## Task material

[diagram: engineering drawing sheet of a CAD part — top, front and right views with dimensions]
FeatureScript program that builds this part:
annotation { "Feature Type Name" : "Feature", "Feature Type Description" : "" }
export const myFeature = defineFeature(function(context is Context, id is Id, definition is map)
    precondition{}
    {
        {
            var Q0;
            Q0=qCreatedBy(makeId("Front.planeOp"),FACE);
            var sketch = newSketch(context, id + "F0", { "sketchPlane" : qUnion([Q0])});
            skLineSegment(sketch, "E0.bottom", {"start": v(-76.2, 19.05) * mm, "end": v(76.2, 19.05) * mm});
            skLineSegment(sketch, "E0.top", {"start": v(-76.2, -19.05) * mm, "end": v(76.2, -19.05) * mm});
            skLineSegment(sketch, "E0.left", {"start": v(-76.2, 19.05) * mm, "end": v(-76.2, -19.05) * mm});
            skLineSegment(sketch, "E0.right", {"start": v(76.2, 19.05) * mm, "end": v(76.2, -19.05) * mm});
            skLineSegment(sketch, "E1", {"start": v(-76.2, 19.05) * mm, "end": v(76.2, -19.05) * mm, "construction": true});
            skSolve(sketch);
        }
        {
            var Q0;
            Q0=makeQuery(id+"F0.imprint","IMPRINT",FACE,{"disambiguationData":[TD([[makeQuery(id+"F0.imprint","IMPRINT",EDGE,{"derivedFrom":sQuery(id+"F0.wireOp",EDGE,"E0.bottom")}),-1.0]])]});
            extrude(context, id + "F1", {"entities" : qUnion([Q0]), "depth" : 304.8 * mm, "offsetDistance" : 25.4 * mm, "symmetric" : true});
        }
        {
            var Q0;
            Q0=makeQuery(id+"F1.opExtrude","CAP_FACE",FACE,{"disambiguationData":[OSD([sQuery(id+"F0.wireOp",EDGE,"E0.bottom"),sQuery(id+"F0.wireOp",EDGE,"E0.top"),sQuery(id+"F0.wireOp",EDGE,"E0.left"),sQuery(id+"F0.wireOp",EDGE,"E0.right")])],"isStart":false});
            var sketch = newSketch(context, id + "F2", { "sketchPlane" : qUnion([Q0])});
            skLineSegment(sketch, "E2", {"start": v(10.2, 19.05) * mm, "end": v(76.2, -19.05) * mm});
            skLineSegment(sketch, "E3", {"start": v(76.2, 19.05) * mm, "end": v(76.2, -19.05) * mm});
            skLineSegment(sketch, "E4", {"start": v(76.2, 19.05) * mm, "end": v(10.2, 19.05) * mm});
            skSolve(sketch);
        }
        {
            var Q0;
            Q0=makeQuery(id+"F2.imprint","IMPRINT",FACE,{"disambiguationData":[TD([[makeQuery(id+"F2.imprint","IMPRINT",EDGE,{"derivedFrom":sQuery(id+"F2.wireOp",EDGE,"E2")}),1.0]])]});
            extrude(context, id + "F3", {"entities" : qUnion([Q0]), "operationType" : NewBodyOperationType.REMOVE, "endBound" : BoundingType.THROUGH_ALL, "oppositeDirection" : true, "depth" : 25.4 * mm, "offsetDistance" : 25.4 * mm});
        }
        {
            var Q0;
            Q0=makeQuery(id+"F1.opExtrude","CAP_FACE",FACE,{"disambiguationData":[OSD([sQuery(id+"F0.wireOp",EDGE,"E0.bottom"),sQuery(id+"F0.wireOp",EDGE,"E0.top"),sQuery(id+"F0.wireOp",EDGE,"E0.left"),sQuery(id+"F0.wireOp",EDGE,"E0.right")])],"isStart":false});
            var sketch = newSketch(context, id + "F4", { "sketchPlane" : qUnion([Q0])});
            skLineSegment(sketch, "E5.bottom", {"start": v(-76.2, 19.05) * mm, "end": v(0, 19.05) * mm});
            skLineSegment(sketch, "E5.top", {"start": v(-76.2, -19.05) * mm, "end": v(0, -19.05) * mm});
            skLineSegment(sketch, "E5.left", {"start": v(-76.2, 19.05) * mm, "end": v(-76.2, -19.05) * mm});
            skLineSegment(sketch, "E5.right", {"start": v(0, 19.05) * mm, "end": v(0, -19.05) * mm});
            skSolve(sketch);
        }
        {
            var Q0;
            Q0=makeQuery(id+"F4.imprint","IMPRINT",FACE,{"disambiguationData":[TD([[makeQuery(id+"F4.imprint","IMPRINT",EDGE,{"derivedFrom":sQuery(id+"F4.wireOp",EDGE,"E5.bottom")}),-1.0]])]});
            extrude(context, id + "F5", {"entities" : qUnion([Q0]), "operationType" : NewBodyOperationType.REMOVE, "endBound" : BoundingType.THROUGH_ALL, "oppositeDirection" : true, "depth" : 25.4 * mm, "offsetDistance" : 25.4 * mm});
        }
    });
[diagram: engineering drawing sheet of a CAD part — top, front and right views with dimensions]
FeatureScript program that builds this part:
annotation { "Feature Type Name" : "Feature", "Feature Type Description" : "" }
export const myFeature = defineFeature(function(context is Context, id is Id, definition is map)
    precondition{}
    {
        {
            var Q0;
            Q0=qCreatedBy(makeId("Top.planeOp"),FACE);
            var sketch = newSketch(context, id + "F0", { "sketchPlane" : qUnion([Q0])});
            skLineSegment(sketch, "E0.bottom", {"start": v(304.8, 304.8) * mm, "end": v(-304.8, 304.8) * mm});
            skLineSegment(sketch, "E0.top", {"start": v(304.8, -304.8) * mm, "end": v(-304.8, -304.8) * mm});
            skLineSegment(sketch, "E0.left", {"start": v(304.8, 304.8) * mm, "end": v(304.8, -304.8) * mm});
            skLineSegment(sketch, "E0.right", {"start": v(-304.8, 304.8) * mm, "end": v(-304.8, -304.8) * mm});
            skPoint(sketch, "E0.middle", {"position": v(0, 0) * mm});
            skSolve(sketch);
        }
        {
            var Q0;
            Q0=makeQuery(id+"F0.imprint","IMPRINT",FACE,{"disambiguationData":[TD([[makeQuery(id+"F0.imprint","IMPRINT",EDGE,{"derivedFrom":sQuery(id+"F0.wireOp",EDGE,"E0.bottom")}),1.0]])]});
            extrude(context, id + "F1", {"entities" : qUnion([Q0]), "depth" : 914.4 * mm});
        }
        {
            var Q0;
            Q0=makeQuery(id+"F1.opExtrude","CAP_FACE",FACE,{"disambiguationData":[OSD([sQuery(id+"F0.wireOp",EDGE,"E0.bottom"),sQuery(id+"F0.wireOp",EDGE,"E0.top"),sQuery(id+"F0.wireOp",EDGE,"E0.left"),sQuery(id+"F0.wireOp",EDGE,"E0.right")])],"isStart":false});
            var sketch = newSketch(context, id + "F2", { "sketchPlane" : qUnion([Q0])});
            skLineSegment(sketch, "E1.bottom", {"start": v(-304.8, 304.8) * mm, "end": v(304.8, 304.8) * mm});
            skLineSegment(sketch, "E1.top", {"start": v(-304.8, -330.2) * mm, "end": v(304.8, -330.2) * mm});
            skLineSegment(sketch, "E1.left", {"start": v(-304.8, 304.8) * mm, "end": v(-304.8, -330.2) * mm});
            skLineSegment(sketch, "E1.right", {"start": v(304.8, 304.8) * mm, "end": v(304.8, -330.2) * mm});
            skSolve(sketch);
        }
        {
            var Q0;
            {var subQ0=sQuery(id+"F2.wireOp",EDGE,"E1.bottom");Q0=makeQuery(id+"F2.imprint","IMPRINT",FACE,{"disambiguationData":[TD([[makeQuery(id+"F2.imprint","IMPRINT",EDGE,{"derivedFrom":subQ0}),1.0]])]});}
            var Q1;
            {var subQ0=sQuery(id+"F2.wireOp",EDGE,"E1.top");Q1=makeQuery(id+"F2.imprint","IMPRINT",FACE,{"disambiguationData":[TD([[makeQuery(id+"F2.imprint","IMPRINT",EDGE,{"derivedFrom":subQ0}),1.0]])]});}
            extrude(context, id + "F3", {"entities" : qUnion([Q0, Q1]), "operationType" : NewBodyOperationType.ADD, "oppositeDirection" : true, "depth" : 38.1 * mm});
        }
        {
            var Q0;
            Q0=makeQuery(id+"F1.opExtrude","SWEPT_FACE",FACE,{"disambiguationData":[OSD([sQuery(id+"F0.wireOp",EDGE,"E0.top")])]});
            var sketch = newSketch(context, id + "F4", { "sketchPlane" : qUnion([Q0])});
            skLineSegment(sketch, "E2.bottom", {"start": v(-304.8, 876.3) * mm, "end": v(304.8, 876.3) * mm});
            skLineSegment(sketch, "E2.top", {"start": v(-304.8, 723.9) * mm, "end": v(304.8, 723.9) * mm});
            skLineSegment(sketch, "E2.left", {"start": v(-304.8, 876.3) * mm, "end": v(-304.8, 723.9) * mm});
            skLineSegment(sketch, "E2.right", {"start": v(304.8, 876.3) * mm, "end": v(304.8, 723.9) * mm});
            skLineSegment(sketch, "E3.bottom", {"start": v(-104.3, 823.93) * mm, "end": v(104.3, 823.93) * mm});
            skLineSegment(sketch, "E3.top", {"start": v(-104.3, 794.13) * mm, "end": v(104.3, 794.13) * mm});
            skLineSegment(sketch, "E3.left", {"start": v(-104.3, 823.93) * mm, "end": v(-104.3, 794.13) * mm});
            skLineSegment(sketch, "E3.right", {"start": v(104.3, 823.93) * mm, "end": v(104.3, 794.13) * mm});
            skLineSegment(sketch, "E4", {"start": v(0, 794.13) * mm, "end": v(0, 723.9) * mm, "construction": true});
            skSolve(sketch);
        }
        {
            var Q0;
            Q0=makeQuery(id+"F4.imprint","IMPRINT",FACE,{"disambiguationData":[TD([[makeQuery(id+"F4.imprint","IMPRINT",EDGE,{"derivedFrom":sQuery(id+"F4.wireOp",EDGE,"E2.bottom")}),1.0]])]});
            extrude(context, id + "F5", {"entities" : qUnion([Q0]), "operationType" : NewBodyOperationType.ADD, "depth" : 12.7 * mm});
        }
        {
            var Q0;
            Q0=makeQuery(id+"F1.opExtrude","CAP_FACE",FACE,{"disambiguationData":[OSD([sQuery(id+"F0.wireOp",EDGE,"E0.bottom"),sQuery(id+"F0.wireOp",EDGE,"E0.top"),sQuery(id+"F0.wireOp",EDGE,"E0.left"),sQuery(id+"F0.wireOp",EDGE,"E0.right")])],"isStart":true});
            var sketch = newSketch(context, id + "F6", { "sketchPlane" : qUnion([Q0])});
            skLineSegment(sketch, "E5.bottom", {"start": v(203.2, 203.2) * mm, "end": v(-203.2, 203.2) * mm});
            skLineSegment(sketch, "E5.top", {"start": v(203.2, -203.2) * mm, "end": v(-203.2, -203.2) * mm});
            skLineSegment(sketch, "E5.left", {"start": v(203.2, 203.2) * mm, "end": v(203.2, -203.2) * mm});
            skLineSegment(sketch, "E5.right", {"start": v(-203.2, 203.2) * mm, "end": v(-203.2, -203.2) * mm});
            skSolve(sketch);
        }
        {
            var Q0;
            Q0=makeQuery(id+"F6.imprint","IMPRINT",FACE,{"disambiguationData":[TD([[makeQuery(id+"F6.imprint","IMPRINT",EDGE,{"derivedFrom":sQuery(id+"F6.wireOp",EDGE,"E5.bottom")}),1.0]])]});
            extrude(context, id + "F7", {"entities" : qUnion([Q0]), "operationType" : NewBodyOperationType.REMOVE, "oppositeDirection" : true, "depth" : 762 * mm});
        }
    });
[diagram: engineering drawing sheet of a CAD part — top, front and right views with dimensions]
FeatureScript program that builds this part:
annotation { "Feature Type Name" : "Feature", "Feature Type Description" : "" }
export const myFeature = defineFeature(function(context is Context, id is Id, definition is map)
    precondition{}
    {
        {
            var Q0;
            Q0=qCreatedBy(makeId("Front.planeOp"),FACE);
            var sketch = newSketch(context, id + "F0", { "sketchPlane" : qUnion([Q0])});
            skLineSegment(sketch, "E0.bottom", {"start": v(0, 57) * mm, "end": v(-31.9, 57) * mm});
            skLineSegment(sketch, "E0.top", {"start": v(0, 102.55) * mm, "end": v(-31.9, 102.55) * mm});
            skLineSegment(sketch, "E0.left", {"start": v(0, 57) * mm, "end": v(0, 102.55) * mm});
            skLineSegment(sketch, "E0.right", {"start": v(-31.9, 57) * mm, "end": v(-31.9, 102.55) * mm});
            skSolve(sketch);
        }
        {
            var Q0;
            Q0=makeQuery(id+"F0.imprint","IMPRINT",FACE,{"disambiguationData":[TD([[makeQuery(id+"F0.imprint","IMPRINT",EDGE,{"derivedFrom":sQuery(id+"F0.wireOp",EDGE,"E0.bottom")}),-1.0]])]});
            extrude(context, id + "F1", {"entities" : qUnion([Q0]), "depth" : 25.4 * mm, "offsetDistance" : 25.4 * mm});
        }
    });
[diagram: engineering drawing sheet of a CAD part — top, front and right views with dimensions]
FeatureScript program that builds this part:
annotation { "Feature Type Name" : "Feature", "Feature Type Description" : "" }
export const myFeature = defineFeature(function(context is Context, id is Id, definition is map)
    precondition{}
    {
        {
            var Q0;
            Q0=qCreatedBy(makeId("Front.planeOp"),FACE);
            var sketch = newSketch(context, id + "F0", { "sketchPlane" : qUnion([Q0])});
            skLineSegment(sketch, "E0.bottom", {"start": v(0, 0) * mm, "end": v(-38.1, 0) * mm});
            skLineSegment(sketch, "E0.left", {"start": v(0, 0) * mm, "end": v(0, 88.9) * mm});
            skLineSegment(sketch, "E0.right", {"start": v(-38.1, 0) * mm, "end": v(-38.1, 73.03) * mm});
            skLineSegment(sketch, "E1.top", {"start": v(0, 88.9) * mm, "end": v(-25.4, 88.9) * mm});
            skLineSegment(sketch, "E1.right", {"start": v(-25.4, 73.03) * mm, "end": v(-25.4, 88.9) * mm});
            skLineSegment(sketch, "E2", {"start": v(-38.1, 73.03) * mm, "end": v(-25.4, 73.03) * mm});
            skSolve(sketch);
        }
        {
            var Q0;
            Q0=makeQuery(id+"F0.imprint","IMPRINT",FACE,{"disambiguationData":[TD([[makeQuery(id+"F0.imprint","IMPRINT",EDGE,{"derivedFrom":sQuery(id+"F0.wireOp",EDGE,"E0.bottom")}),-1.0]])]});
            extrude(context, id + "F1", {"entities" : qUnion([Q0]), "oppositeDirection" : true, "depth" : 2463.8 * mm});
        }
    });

## To do
Gather each line from the listing above that contains the string "endBound".

## Exercise result
            extrude(context, id + "F3", {"entities" : qUnion([Q0]), "operationType" : NewBodyOperationType.REMOVE, "endBound" : BoundingType.THROUGH_ALL, "oppositeDirection" : true, "depth" : 25.4 * mm, "offsetDistance" : 25.4 * mm});
            extrude(context, id + "F5", {"entities" : qUnion([Q0]), "operationType" : NewBodyOperationType.REMOVE, "endBound" : BoundingType.THROUGH_ALL, "oppositeDirection" : true, "depth" : 25.4 * mm, "offsetDistance" : 25.4 * mm});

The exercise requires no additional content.